Na prática, significa que credores aceitaram receber apenas 15% do valor original, além de conceder um prazo de dois anos sem pagamentos. Depois desse período, o restante será quitado em 16 parcelas anuais, com valores que aumentam gradativamente.
O grupo rural acumulava cerca de R$ 21,3 milhões em dívidas incluídas na recuperação judicial, além de outros R$ 9,2 milhões referentes a obrigações que não fazem parte desse processo.
Segundo os produtores, as dificuldades começaram após uma forte queda na produtividade da safra 2023/2024, provocada por problemas climáticos, enquanto os custos de produção aumentaram e os preços da soja e do milho caíram.
O que é recuperação judicial?
A recuperação judicial é um mecanismo previsto em lei que permite a empresas e produtores rurais reorganizarem suas finanças para evitar a falência. Em vez de encerrar as atividades, eles apresentam um plano de pagamento aos credores.
Esse plano somente entra em vigor se for aprovado pela maioria dos credores e homologado pela Justiça.
O que decidiu a Justiça?
Embora tenha aprovado o acordo, o juiz determinou alguns ajustes para adequá-lo à legislação.
Entre eles:
- o prazo de dois anos de carência começa a contar a partir da sentença;
- apenas os credores que concordarem poderão liberar garantias oferecidas pelos produtores;
- foi retirada uma cláusula que dificultaria um pedido de falência caso o acordo fosse descumprido.

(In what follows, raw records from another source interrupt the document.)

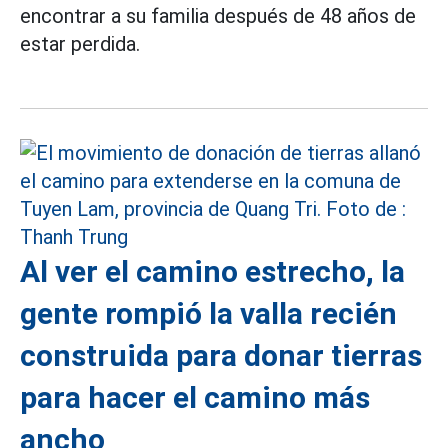
encontrar a su familia después de 48 años de
estar perdida.
Al ver el camino estrecho, la
gente rompió la valla recién
construida para donar tierras
para hacer el camino más
ancho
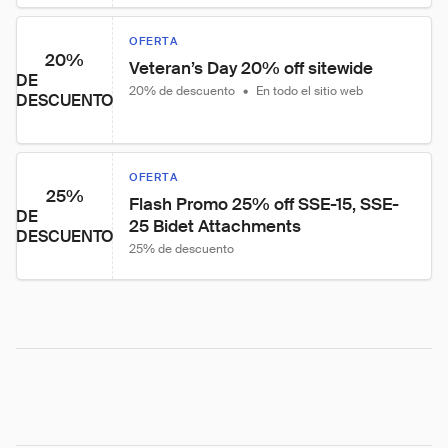
OFERTA
20%
Veteran’s Day 20% off sitewide
DE
20% de descuento
•
En todo el sitio web
DESCUENTO
OFERTA
25%
Flash Promo 25% off SSE-15, SSE-
DE
25 Bidet Attachments
DESCUENTO
25% de descuento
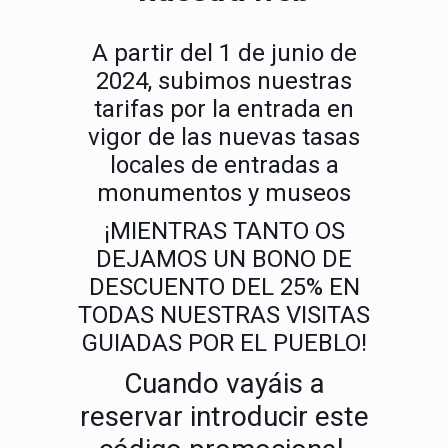
A partir del 1 de junio de
2024, subimos nuestras
tarifas por la entrada en
vigor de las nuevas tasas
locales de entradas a
monumentos y museos
¡MIENTRAS TANTO OS
DEJAMOS UN BONO DE
DESCUENTO DEL 25% EN
TODAS NUESTRAS VISITAS
GUIADAS POR EL PUEBLO!
Cuando vayáis a
reservar introducir este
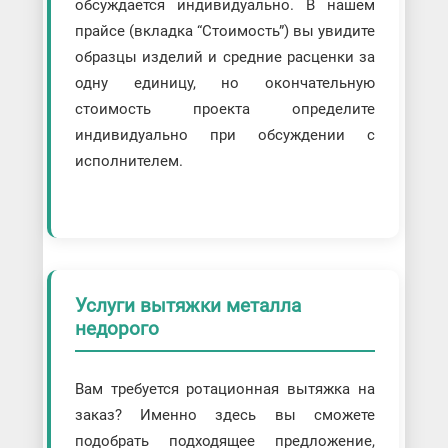
обсуждается индивидуально. В нашем
прайсе (вкладка “Стоимость”) вы увидите
образцы изделий и средние расценки за
одну единицу, но окончательную
стоимость проекта определите
индивидуально при обсуждении с
исполнителем.
Услуги вытяжки металла
недорого
Вам требуется ротационная вытяжка на
заказ? Именно здесь вы сможете
подобрать подходящее предложение,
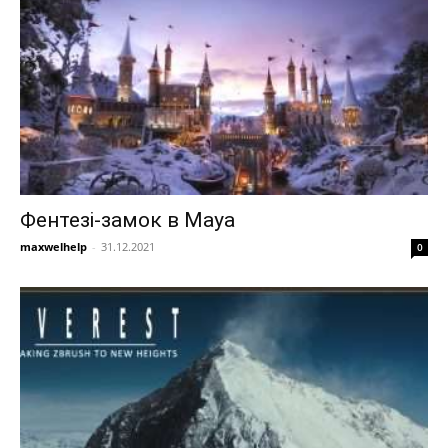
Фентезі-замок в Maya
maxwelhelp
-
31.12.2021
0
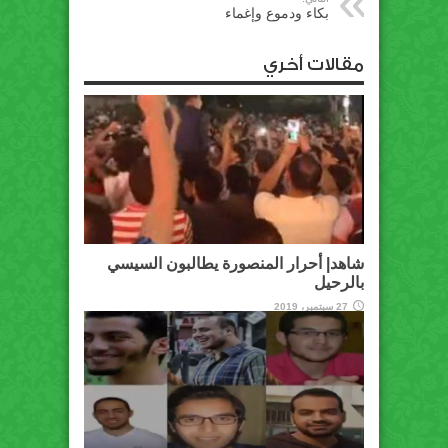
بكاء ودموع وإغماء
مقالات أخري
شاهد| أحرار المنصورة يطالبون السيسي
بالرحيل
27 سبتمبر، 2019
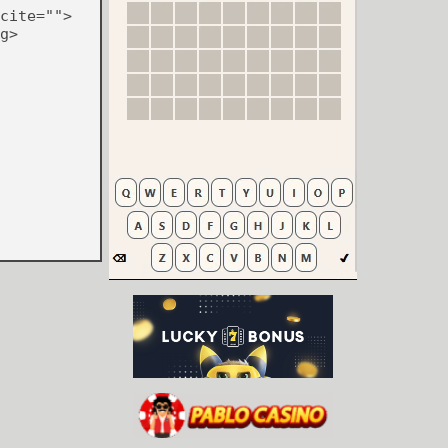
cite="">
g>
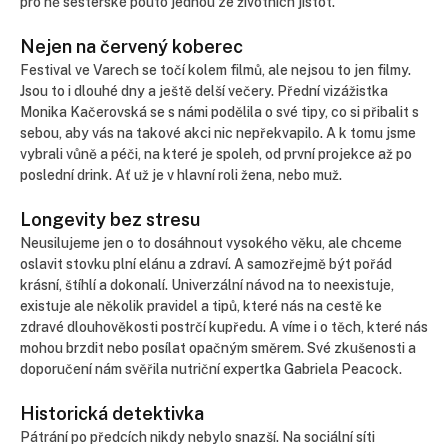
pro ně sesterské pouto jednou ze životních jistot.
Nejen na červený koberec
Festival ve Varech se točí kolem filmů, ale nejsou to jen filmy.
Jsou to i dlouhé dny a ještě delší večery. Přední vizážistka
Monika Kačerovská se s námi podělila o své tipy, co si přibalit s
sebou, aby vás na takové akci nic nepřekvapilo. A k tomu jsme
vybrali vůně a péči, na které je spoleh, od první projekce až po
poslední drink. Ať už je v hlavní roli žena, nebo muž.
Longevity bez stresu
Neusilujeme jen o to dosáhnout vysokého věku, ale chceme
oslavit stovku plní elánu a zdraví. A samozřejmě být pořád
krásní, štíhlí a dokonalí. Univerzální návod na to neexistuje,
existuje ale několik pravidel a tipů, které nás na cestě ke
zdravé dlouhověkosti postrčí kupředu. A víme i o těch, které nás
mohou brzdit nebo posílat opačným směrem. Své zkušenosti a
doporučení nám svěřila nutriční expertka Gabriela Peacock.
Historická detektivka
Pátrání po předcích nikdy nebylo snazší. Na sociální síti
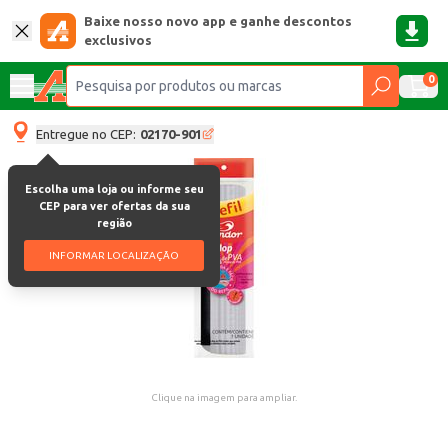
Baixe nosso novo app e ganhe descontos
exclusivos
0
Entregue no CEP:
02170-901
Escolha uma loja ou informe seu
CEP para ver ofertas da sua
região
INFORMAR LOCALIZAÇÃO
Clique na imagem para ampliar.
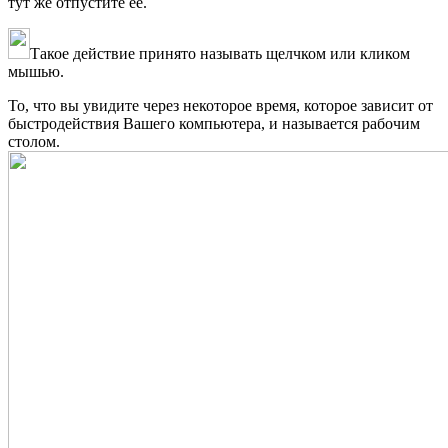
тут же отпустите её.
Такое действие принято называть щелчком или кликом
мышью.
То, что вы увидите через некоторое время, которое зависит от
быстродействия Вашего компьютера, и называется рабочим
столом.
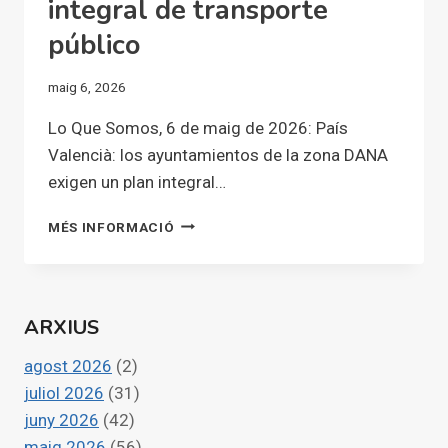
integral de transporte
público
maig 6, 2026
Lo Que Somos, 6 de maig de 2026: País
Valencià: los ayuntamientos de la zona DANA
exigen un plan integral…
PAÍS
MÉS INFORMACIÓ
VALENCIÀ:
LOS
AYUNTAMIENTOS
DE
ARXIUS
LA
ZONA
agost 2026
(2)
DANA
EXIGEN
juliol 2026
(31)
UN
juny 2026
(42)
PLAN
maig 2026
(56)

Como nenhuma parcela vencerá durante os dois primeiros anos, o processo judicial foi encerrado logo após a aprovação do plano. Isso, porém, não significa que as dívidas desapareceram. Se os pagamentos futuros não forem realizados, os credores poderão recorrer novamente à Justiça.
Por que essa decisão interessa ao produtor catarinense?
Embora o caso tenha ocorrido em Goiás, ele mostra como produtores rurais podem utilizar a recuperação judicial quando enfrentam crises provocadas por fatores como quebra de safra, aumento dos custos e queda nos preços agrícolas.
Santa Catarina também registrou, nos últimos anos, situações semelhantes em diversas regiões. Por isso, decisões desse tipo são acompanhadas com atenção por agricultores, cooperativas, bancos e empresas do agronegócio.